Además, la minuta y el acta de custodia que elaboró el mismo acusado registraban unos auriculares blancos, tal como le «dictó su compañero» -que pidió no trabajar más con él. En este punto, el policía de la DAI se ha visto obligado a reconocer que el caso del fallecido y de sus efectos no fue precisamente ejemplar. De hecho, ha admitido que no se respetó la cadena de custodia, que nunca se comprobó qué había en la mochila por parte de quien la recepcionó y que el policía local se extralimitó en sus funciones aunque es la única prueba de la existencia del móvil.

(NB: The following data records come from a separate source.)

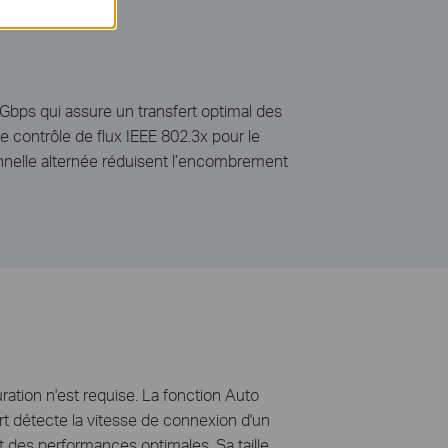
bps qui assure un transfert optimal des
e contrôle de flux IEEE 802.3x pour le
ionnelle alternée réduisent l’encombrement
ration n'est requise. La fonction Auto
rt détecte la vitesse de connexion d'un
et des performances optimales. Sa taille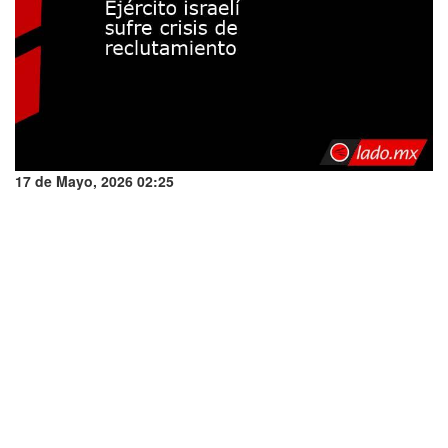
17 de Mayo, 2026 02:25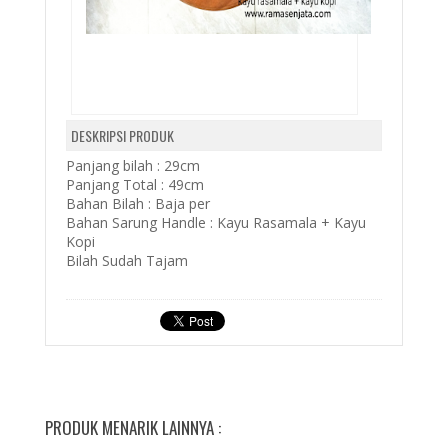
DESKRIPSI PRODUK
Panjang bilah : 29cm
Panjang Total : 49cm
Bahan Bilah : Baja per
Bahan Sarung Handle : Kayu Rasamala + Kayu
Kopi
Bilah Sudah Tajam
PRODUK MENARIK LAINNYA :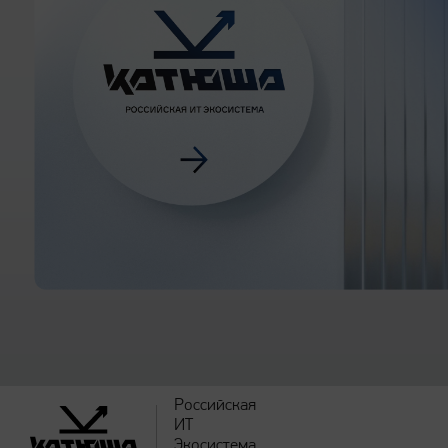
Российская
ИТ
Экосистема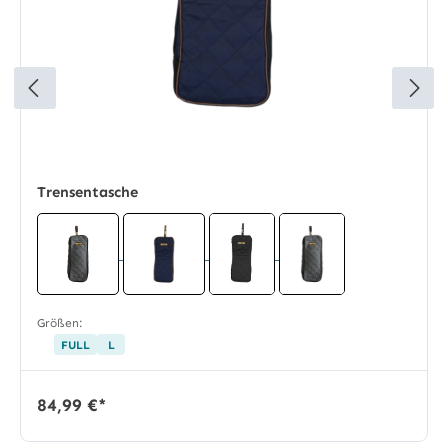
Trensentasche
Größen:
FULL
L
84,99 €*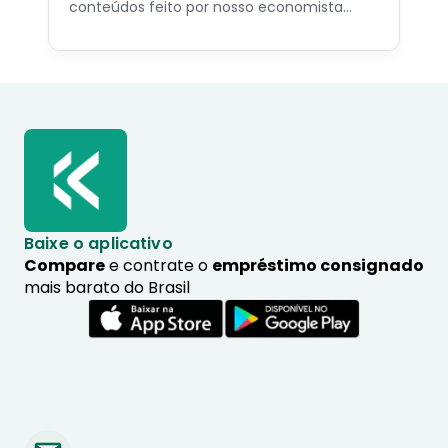
conteúdos feito por nosso economista
especialista no assunto.
Baixe o aplicativo
Compare
e contrate o
empréstimo consignado
mais barato do Brasil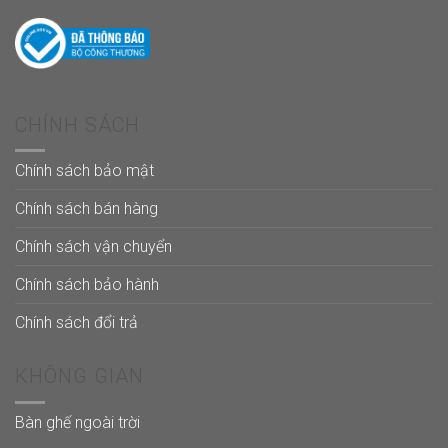
CHÍNH SÁCH
Chính sách bảo mật
Chính sách bán hàng
Chính sách vận chuyển
Chính sách bảo hành
Chính sách đổi trả
KHÔNG GIAN
Bàn ghế ngoài trời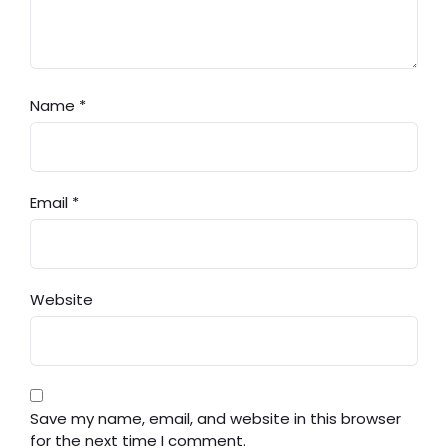
Name
*
Email
*
Website
Save my name, email, and website in this browser
for the next time I comment.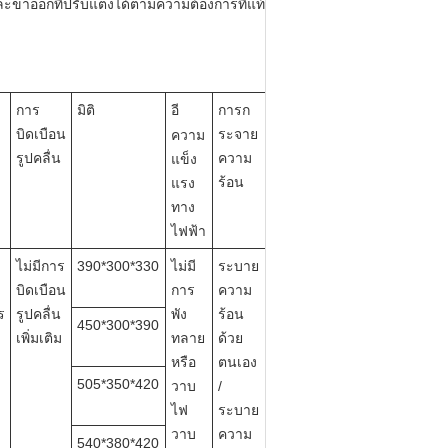
ะขาออกที่ปรับแต่งได้ตามความต้องการที่แท้
การ
มิติ
อี
การก
บิดเบือน
ระจาย
ความ
รูปคลื่น
ความ
แข็ง
ร้อน
แรง
ทาง
ไฟฟ้า
ไม่มีการ
390*300*330
ไม่มี
ระบาย
บิดเบือน
การ
ความ
ร
รูปคลื่น
พัง
ร้อน
450*300*390
เพิ่มเติม
ทลาย
ด้วย
หรือ
ตนเอง
505*350*420
วาบ
/
ไฟ
ระบาย
วาบ
ความ
540*380*420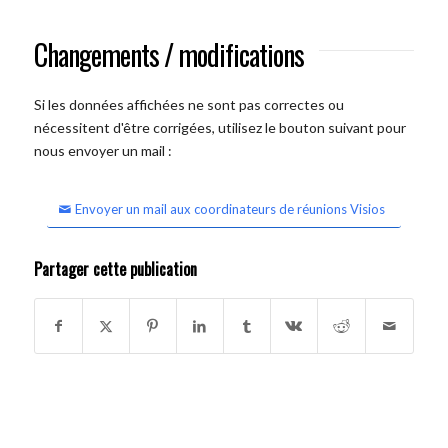
Changements / modifications
Si les données affichées ne sont pas correctes ou
nécessitent d'être corrigées, utilisez le bouton suivant pour
nous envoyer un mail :
Envoyer un mail aux coordinateurs de réunions Visios
Partager cette publication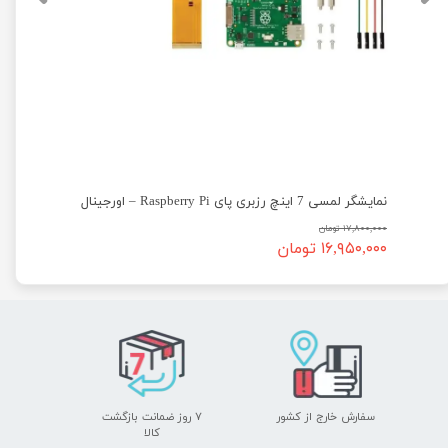
نمایشگر لمسی 7 اینچ رزبری پای Raspberry Pi – اورجینال
۱۷,۸۰۰,۰۰۰ تومان
۱۶,۹۵۰,۰۰۰ تومان
سفارش خارج از کشور
۷ روز ضمانت بازگشت
​​​​​​​کالا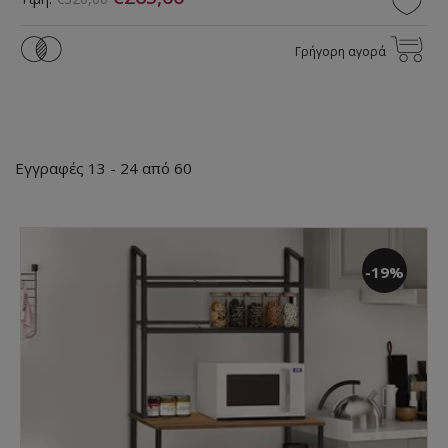
Γρήγορη αγορά
Εγγραφές 13 - 24 από 60
-19%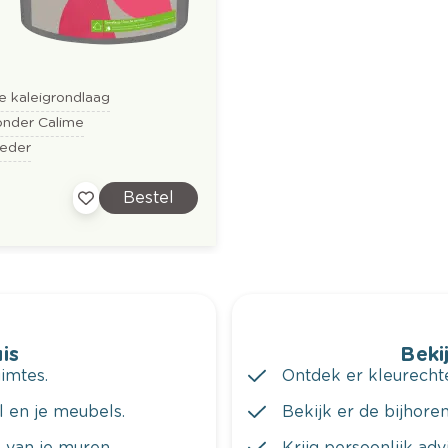
e kaleigrondlaag
onder Calime
oeder
Bestel
is
Bekij
imtes.
Ontdek er kleurechte
al en je meubels.
Bekijk er de bijhoren
 van je muren.
Krijg persoonlijk ad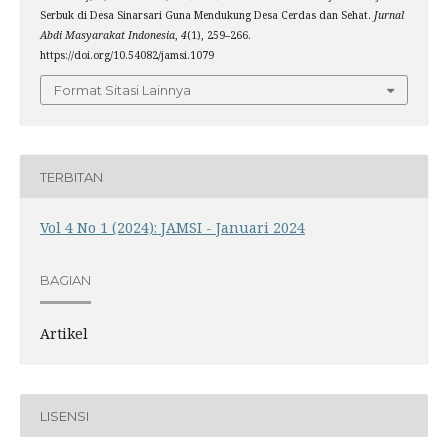
Serbuk di Desa Sinarsari Guna Mendukung Desa Cerdas dan Sehat.
Jurnal
Abdi Masyarakat Indonesia
,
4
(1), 259–266.
https://doi.org/10.54082/jamsi.1079
Format Sitasi Lainnya
TERBITAN
Vol 4 No 1 (2024): JAMSI - Januari 2024
BAGIAN
Artikel
LISENSI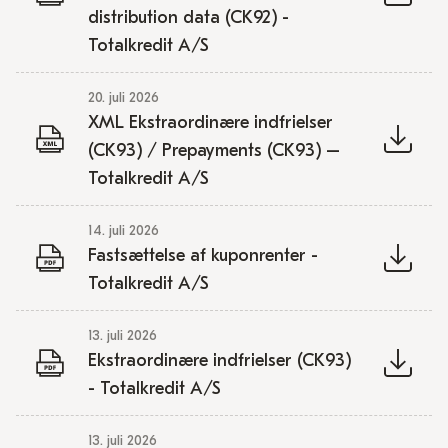
distribution data (CK92) -
Totalkredit A/S
20. juli 2026
XML Ekstraordinære indfrielser
(CK93) / Prepayments (CK93) –
Totalkredit A/S
14. juli 2026
Fastsættelse af kuponrenter -
Totalkredit A/S
13. juli 2026
Ekstraordinære indfrielser (CK93)
- Totalkredit A/S
13. juli 2026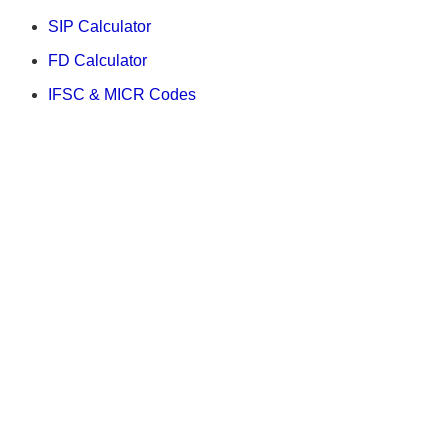
SIP Calculator
FD Calculator
IFSC & MICR Codes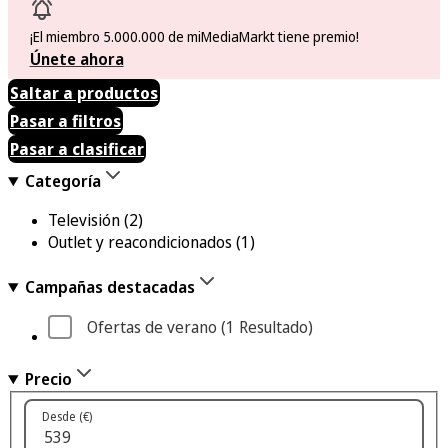
¡El miembro 5.000.000 de miMediaMarkt tiene premio!
Únete ahora
Saltar a productos
Pasar a filtros
Pasar a clasificar
Categoría
Televisión
(2)
Outlet y reacondicionados
(1)
Campañas destacadas
Ofertas de verano
 (1
 Resultado
)
Precio
Desde (€)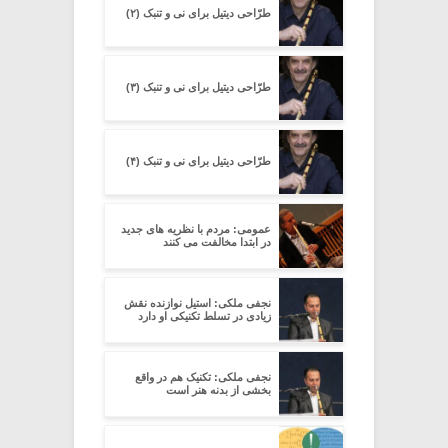
طرّاحی دیتیل برای نی و تنبک (۲)
طرّاحی دیتیل برای نی و تنبک (۳)
طرّاحی دیتیل برای نی و تنبک (۴)
عمومی: مردم با نظریه های جدید
در ابتدا مخالفت می کنند
نجفی ملکی: استیل نوازنده نقش
زیادی در تسلط تکنیکی او دارد
نجفی ملکی: تکنیک هم در واقع
بخشی از بدنه هنر است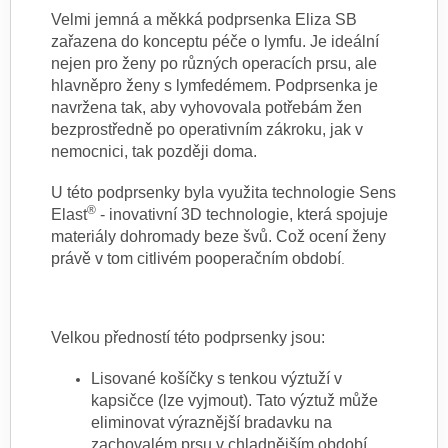
Velmi jemná a měkká podprsenka Eliza SB
zařazena do konceptu péče o lymfu. Je ideální
nejen pro ženy po různých operacích prsu, ale
hlavně
pro ženy s lymfedémem. Podprsenka je
navržena tak, aby vyhovovala potřebám žen
bezprostředně po operativním zákroku, jak v
nemocnici,
tak později doma.
U této podprsenky byla využita technologie Sens
®
Elast
- inovativní 3D technologie, která spojuje
materiály dohromady beze švů. Což ocení
ženy
právě v tom citlivém pooperačním období
.
Velkou předností této podprsenky jsou:
Lisované košíčky s tenkou výztuží v
kapsičce (lze vyjmout). Tato výztuž může
eliminovat výraznější bradavku na
zachovalém prsu v chladnějším období.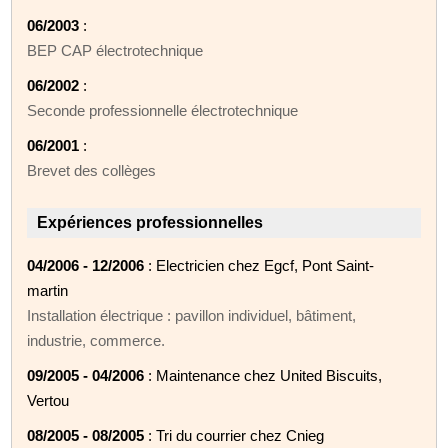
06/2003
:
BEP CAP électrotechnique
06/2002
:
Seconde professionnelle électrotechnique
06/2001
:
Brevet des collèges
Expériences professionnelles
04/2006 - 12/2006
: Electricien chez Egcf, Pont Saint-
martin
Installation électrique : pavillon individuel, bâtiment,
industrie, commerce.
09/2005 - 04/2006
: Maintenance chez United Biscuits,
Vertou
08/2005 - 08/2005
: Tri du courrier chez Cnieg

Además, ha quedado acreditado, dada la declaración del acusado -que ha respondido a todos- y la de su compañero de investigación, que los efectos quedaron sobre una mesa ovalada de su despacho y que ambos fueron a cenar por separado. Por lo tanto, en algún momento cualquiera de los dos pudieron haberse quedado solos con los materiales supuestamente robados. Cabe añadir que la fiscal ha señalado un móvil para justificar el delito cogido con pinzas: que el acusado entonces tenía un iPhone6 muy antiguo y que el material que tenía el fallecido era «jugoso». Cabe decir que el mosso acusado le ha recordado que lleva años usando un Xiaomi.

En resumen, la vista ha servido para hacer tambalear la prueba y para mostrar cierta dejadez en ciertas investigaciones de la policía de la Generalitat. Dos elementos que la defensa ha aprovechado para proteger a su cliente, que ha defendido con convicción su visión de los hechos. Al fin y al cabo, ¿puede un agente con más de 25 años en investigación hurtar un móvil sin sospechar que lo podrían localizar? Una duda mucho más que razonable.